Technology giant Block (formerly Square) has announced the rollout of Builderbot, an artificial-intelligence (AI) agent framework designed to automate complex cross-service tasks across its entire software codebase.
Over the past 24 months, Block's engineers have thoroughly overhauled their internal development pipeline. By investing heavily in deeply integrating AI into the daily work of all engineering staff, the company's engineers now actively use these internal tools in their programming work.
Builderbot: a solution to complexity
As the AI tools were being rolled out, it quickly became clear that ordinary coding assistants built for a single repository were limited in an enterprise-scale environment. Working with hundreds of interconnected live services and hundreds of millions of lines of proprietary company code called for a more powerful solution. Block designed Builderbot specifically to remove the obstacles to mass adoption and to ensure real cross-system performance.
Builderbot operates as a centralized, highly active orchestration layer. To manage technically complex tasks across the infrastructure, the software coordinates a large number of separate software agents.
A workflow driven from Slack
Engineers activate Builderbot directly through the Slack communication channel. A developer simply tags @builderbot and writes a brief description of the required technical action. The agent begins processing the request directly within that chat thread. Requests can differ dramatically in structure, from simple bug fixes to major architectural migrations spanning many internal databases.
The entire platform-engineering collaboration takes place on the core communication platform. Several team members can review the agent's research and planning stages simultaneously, and, if needed, provide direction to correct the machine's execution trajectory. The chat thread effectively replaces the IDE (integrated development environment) interface, so developers no longer need to switch between team chat and external coding applications (the "cognitive penalty").
Builderbot's autonomous operation
Builderbot comprehensively maps the structural context of the company's entire codebase, cataloguing live network services, internal API endpoints, and strict engineering rules.
The agent has the digital permissions and contextual understanding needed to modify any software repository the company manages. For example, a software engineer in the Cash App division can request an operational change directly to a Square backend service. Because the centralized orchestration layer automatically supplies the correct architectural context, no prior experience with the Square subsystem is required of the developer.

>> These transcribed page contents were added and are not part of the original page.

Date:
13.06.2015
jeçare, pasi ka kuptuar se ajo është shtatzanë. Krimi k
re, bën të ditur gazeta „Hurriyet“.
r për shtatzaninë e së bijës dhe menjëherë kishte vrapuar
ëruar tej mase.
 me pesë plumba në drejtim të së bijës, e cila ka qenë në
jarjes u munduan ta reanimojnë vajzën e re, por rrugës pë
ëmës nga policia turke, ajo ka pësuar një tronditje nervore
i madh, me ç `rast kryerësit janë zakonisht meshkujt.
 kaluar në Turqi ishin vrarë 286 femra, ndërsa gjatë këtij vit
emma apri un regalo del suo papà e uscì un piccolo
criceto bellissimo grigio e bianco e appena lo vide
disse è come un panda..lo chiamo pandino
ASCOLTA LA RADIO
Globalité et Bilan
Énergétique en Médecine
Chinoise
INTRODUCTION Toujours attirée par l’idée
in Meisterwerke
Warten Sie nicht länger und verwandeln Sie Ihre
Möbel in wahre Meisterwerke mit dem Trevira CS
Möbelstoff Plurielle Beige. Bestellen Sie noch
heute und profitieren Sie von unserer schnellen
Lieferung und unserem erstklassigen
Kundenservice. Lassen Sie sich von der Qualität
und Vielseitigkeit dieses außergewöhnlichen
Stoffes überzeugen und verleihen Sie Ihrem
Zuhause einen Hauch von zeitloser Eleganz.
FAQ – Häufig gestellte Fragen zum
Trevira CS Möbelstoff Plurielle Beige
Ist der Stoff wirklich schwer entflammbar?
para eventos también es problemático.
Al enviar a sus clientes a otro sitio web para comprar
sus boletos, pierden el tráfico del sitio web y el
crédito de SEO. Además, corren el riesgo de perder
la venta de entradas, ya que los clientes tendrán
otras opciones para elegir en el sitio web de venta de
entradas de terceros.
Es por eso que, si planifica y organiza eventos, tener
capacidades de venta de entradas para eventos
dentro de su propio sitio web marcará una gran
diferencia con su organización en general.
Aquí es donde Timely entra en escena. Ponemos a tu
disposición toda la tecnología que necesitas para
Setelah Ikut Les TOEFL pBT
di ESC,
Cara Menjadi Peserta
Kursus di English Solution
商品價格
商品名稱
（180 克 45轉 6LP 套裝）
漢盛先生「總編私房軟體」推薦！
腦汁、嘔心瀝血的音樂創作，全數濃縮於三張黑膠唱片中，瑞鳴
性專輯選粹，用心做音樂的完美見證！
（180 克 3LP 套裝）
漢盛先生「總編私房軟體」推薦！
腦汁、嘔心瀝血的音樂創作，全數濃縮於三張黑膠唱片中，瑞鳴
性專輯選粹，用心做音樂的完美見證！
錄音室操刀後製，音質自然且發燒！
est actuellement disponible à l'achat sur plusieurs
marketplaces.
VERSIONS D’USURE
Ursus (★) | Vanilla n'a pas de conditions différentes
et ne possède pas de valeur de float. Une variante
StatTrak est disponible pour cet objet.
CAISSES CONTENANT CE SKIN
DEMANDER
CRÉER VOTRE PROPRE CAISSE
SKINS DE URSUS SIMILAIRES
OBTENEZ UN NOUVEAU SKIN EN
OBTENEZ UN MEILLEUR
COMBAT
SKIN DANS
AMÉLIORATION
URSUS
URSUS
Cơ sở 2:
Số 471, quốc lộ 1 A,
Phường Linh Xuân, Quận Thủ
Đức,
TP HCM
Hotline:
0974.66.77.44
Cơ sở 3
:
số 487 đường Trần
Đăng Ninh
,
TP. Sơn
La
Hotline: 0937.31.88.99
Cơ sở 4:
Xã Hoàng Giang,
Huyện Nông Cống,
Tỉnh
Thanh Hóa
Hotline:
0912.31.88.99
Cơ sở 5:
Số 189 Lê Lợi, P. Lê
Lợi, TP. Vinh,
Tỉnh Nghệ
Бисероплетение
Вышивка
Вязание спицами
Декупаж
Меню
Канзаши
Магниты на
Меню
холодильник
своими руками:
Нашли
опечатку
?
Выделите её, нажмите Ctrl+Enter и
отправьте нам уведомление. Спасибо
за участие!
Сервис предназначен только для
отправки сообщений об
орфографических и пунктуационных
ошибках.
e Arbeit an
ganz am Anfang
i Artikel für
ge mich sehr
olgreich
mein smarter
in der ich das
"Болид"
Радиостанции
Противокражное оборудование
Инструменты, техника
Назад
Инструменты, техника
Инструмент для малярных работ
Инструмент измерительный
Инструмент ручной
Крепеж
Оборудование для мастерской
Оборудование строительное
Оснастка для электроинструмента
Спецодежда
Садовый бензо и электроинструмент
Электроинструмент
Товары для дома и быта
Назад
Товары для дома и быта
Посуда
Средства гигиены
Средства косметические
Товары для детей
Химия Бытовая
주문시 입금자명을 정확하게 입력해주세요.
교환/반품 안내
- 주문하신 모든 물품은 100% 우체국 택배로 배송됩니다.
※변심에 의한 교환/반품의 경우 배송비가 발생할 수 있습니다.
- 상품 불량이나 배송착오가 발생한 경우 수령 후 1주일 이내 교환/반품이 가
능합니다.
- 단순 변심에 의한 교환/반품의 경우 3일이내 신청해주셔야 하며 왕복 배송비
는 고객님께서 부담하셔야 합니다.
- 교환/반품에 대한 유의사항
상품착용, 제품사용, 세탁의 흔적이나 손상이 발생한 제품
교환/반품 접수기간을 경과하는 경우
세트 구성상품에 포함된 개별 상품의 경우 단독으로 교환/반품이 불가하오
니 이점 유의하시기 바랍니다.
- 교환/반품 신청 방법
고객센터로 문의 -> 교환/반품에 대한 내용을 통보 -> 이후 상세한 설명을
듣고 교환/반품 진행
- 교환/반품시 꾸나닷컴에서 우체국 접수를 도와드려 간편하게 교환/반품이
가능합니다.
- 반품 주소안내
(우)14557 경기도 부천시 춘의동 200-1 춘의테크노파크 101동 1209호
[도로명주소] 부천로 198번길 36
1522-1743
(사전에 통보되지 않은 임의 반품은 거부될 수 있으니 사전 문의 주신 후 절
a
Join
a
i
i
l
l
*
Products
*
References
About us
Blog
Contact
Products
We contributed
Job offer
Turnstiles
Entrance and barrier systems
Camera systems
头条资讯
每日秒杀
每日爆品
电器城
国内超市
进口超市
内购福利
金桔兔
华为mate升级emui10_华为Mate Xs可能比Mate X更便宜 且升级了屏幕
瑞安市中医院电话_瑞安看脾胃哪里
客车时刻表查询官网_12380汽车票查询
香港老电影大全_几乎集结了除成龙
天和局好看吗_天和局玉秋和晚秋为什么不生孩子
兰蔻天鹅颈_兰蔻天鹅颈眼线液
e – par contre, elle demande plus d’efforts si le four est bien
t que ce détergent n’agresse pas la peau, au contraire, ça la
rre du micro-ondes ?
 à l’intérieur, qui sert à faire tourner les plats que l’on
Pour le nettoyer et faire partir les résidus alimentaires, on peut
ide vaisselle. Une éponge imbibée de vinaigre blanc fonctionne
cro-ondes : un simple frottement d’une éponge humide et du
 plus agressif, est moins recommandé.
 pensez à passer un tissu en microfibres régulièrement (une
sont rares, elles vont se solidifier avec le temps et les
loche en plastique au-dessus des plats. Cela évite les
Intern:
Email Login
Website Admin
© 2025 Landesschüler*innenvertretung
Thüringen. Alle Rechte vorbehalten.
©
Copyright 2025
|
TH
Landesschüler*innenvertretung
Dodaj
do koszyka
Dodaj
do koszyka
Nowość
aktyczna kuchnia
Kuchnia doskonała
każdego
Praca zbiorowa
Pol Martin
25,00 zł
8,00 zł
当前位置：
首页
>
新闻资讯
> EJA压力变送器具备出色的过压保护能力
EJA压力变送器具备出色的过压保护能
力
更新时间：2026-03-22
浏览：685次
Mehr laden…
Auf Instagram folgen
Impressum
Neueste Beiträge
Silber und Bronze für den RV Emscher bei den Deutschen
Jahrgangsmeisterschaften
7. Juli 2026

Builderbot is also deeply integrated with task-tracking and project-management systems. It actively picks up assigned tickets from the Linear and Jira interfaces, creates a code branch, and generates the source code. The system then opens a formal "pull request" to validate the changes it has made to the network.
The workflow remains fully autonomous, and the system continuously monitors the automated continuous-integration (CI) test suite. Builderbot processes test failures or technical feedback from humans and iteratively refines the code until it meets the standard for production deployment. Human engineers do not write code by hand during this process; they take part only in high-level analytical decision-making.
Data security and results
Block designed Builderbot to operate solely within the scope of source-code repositories and system configuration. The network architecture strictly prohibits the agent from reading, processing, or transmitting users' raw data. Most importantly, it has no technical means of accessing the payment or personal information stored on production servers.
Active-usage metrics confirm the results of this strategy. The centralized integration layer successfully executes more than 200,000 separate operational commands every day. The automated system merges roughly 1,500 pull requests into the production codebase each week.
These autonomous code contributions account for about 15 percent of all structural changes made across the company's network. Since the system went live, the product-development cycle has improved dramatically, with initial project timelines shrinking from months to a matter of days.
Leadership's perspective and the technological foundation
Brad Axen, head of Block's AI capability office, said: "You can think of Builderbot as the 'missing layer' between AI coding tools and the real work of engineering. It handles the orchestration, context, and environment, so our engineers can focus on the problems that actually need solving," adding, "For Square, we took a list of features merchants had been waiting on for more than a month, and our engineers shipped them within a few days. Builderbot handled the groundwork, and the engineers made the decisions that shaped the product. That means the time to take an idea from plan to millions of users is now measured in days, not months."
This proprietary orchestration layer rests on an open technology foundation. Block built this internal system using its own open-source goose agentic framework. The company first developed goose internally and later donated its source code to the Agentic AI Foundation.
The technical challenges encountered in rolling goose out across the internal network led to an external industry partnership. The struggle to integrate the internal platform became the motivation for working directly with Anthropic. Block and Anthropic jointly developed the Model Context Protocol (MCP) to solve the problem of internal data connectivity. The resulting technology is becoming the industry-standard mechanism for connecting autonomous agents to internal development tools and raw data sources.
The company places importance on the technical transition to the next stage of coding, and it aims to publish detailed information on this and to contribute to technological progress.